During the period 2004-2012, Pranab Mukherjee was instrumental in spearheading critical decisions of the Congress-led UPA government on a range of issues like right to information, right to employment, food security, energy security, information technology and telecommunication, and metro rail.
In seventies and eighties, he was instrumental in setting up the Regional Rural Banks (1975) and the EXIM Bank of India as well as National Bank for Agriculture and Rural Development (1981-82). Mukherjee was also author of a modified formula for resource sharing between the Centre and the States in 1991 which came to be known as the Gadgil-Mukherjee formula.
Mukherjee acquired a Master's degree in History and Political Science as well as a degree in Law from the University of Calcutta. He then embarked on his professional life as a college teacher and journalist in Kolkata.
Inspired by his father's contribution to the national movement, Mukherjee in 1969 plunged into full time public life following his election to the Rajya Sabha.
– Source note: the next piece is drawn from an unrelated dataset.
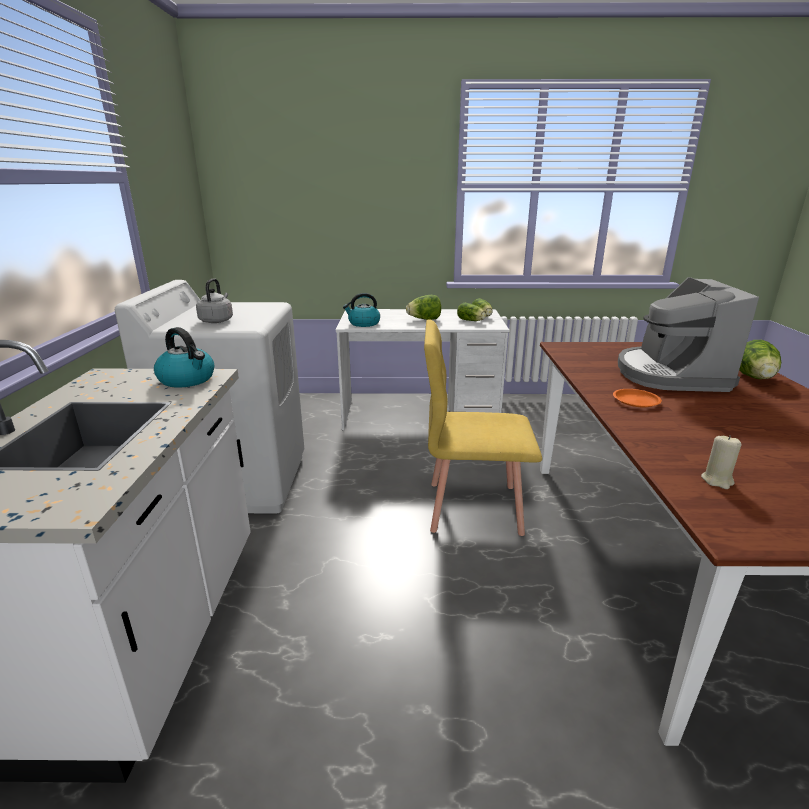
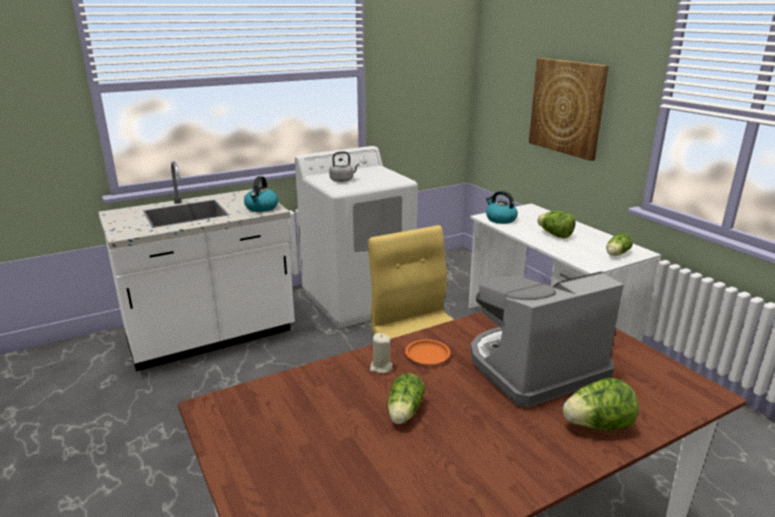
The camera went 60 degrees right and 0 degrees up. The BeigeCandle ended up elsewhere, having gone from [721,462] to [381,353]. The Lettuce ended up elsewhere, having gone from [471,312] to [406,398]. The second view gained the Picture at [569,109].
Mukherjee has authored several books on the Indian Economy and on Nation Building. The many awards and honours conferred on him include India's second highest civilian award, Padma Vibhusan in 2008, the Best Parliamentarian Award in 1997 and Best Administrator in India Award in 2011.
He was the recipient of Doctor of Laws of the University of Dhaka in 2013 and Doctorate by the University of Calcutta in 2014.
He married Suvra Mukherjee on September 17, 1940 and his wife was an accomplished singer of Rabindra Sangeet and an artist.
A few months before he stepped down as President, he was asked what he will do hereafter. "I will melt into the masses" was his prompt response. Melting into the masses was ironical for a man who was never a politician with a mass base.